+++ Task inputs +++

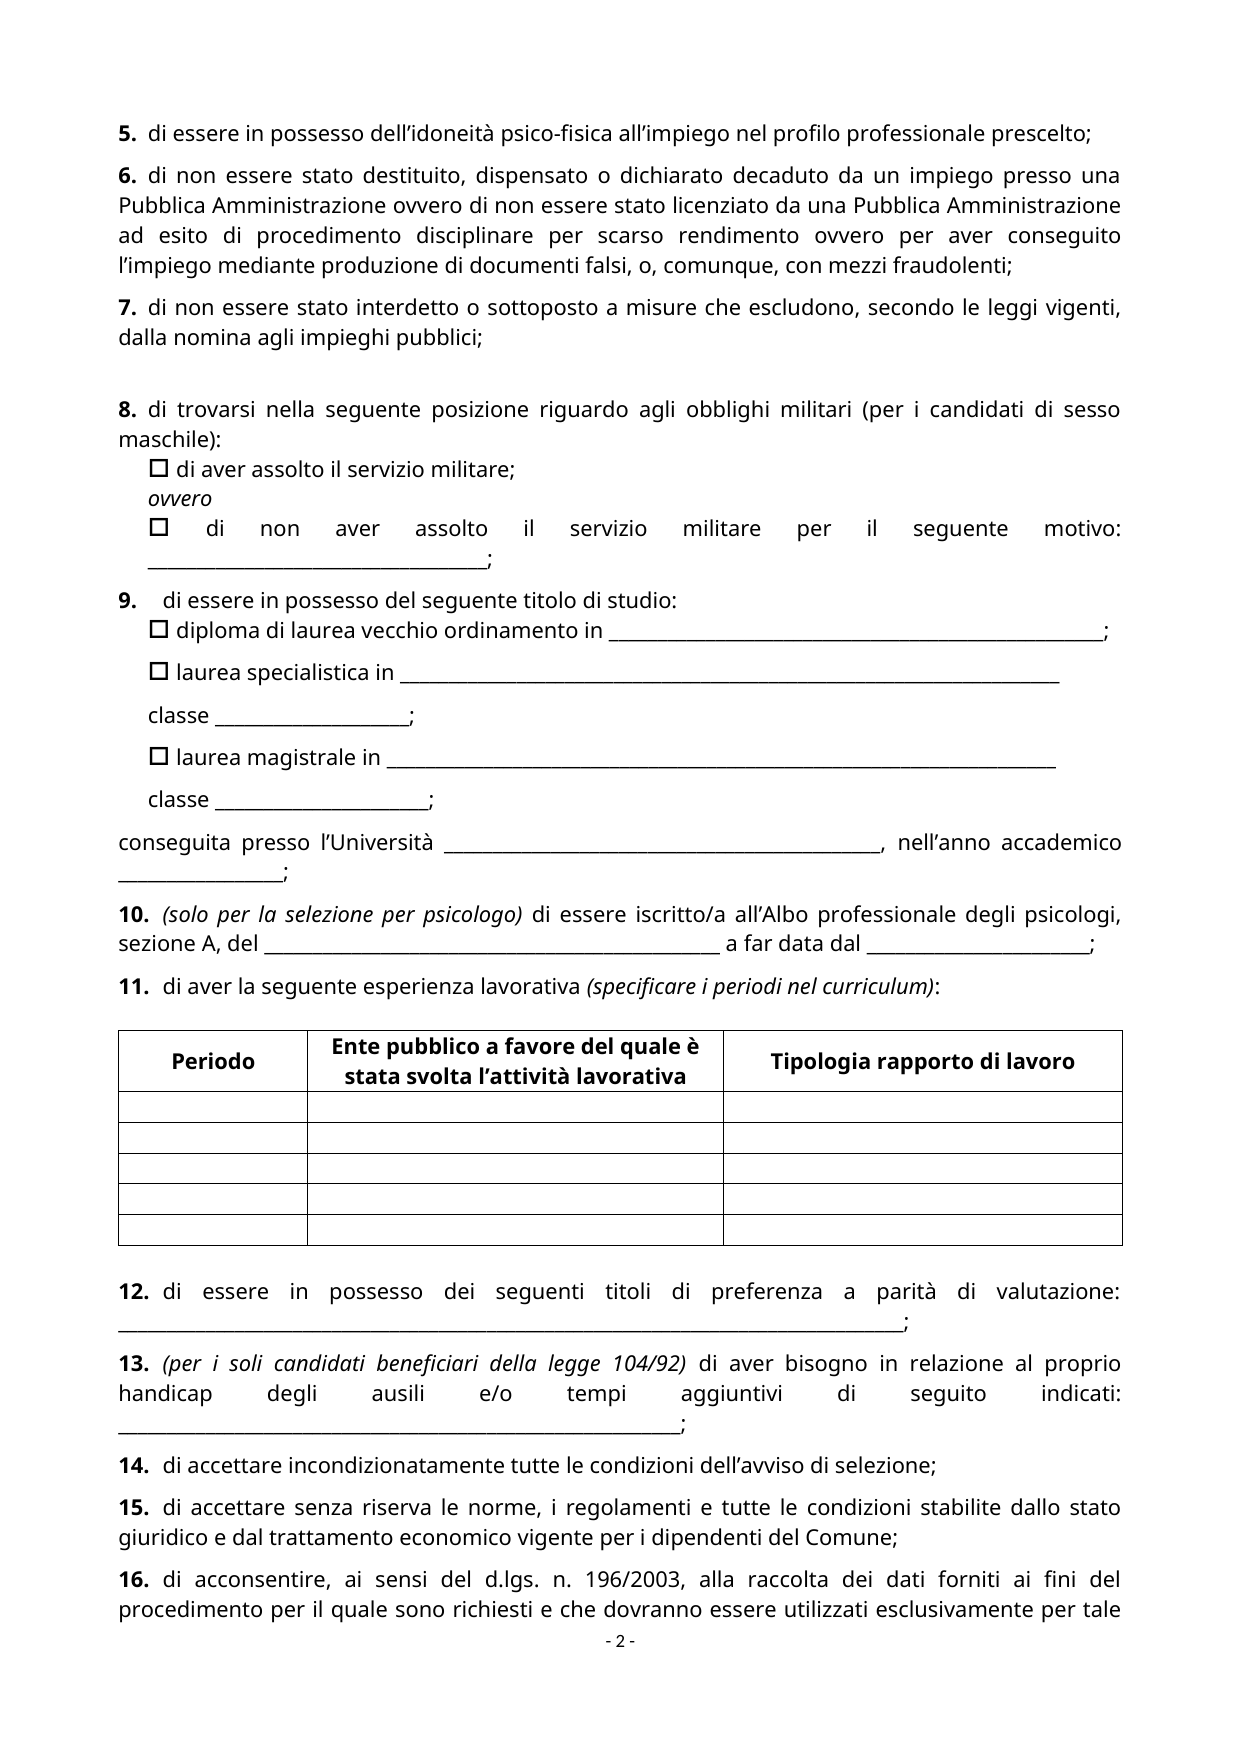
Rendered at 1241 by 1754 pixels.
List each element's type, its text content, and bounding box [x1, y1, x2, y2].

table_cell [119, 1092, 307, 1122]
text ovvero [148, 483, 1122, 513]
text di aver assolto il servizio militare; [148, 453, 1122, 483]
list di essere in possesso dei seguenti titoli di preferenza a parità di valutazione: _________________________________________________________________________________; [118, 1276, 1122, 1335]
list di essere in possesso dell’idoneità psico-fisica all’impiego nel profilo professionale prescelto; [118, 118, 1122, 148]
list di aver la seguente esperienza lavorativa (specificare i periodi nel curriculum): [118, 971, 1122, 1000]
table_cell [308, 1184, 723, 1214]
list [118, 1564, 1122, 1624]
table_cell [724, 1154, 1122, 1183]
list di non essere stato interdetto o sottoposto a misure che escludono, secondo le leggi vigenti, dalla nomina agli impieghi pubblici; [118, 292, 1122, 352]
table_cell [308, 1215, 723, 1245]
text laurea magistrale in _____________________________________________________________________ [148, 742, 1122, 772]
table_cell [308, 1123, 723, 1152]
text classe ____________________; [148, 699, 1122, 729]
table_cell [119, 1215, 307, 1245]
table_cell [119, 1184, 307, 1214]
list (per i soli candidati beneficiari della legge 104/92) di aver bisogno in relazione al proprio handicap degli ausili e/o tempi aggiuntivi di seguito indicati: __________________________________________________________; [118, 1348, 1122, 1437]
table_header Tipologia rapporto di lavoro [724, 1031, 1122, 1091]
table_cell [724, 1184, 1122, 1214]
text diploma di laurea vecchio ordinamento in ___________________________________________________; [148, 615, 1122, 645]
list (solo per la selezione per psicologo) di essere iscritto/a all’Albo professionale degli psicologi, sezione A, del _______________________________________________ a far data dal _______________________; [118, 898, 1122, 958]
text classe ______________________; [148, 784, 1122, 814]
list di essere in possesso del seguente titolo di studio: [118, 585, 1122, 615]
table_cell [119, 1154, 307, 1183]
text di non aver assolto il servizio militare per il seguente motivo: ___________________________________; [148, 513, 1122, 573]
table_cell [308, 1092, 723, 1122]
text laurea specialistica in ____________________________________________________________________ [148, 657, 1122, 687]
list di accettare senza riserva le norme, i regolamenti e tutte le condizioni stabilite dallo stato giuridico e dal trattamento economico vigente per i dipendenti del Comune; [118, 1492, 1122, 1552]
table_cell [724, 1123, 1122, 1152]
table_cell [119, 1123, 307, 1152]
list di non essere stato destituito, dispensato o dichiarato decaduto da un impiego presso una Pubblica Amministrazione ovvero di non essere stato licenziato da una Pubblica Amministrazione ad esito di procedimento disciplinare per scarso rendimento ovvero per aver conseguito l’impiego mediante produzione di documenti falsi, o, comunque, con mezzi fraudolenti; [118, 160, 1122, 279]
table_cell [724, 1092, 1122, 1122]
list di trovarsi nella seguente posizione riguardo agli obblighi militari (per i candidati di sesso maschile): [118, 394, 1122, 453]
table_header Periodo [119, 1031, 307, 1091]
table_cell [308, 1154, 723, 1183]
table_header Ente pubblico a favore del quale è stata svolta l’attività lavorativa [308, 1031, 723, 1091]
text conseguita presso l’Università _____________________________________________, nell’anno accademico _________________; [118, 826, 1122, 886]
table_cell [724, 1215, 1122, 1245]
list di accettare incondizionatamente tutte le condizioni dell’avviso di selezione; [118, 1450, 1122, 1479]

+++

* Problem requirements *
All lines of the listing that contain the word "laurea" should be copied out.

* Your solution *
text laurea magistrale in _____________________________________________________________________ [148, 742, 1122, 772]
text diploma di laurea vecchio ordinamento in ___________________________________________________; [148, 615, 1122, 645]
text laurea specialistica in ____________________________________________________________________ [148, 657, 1122, 687]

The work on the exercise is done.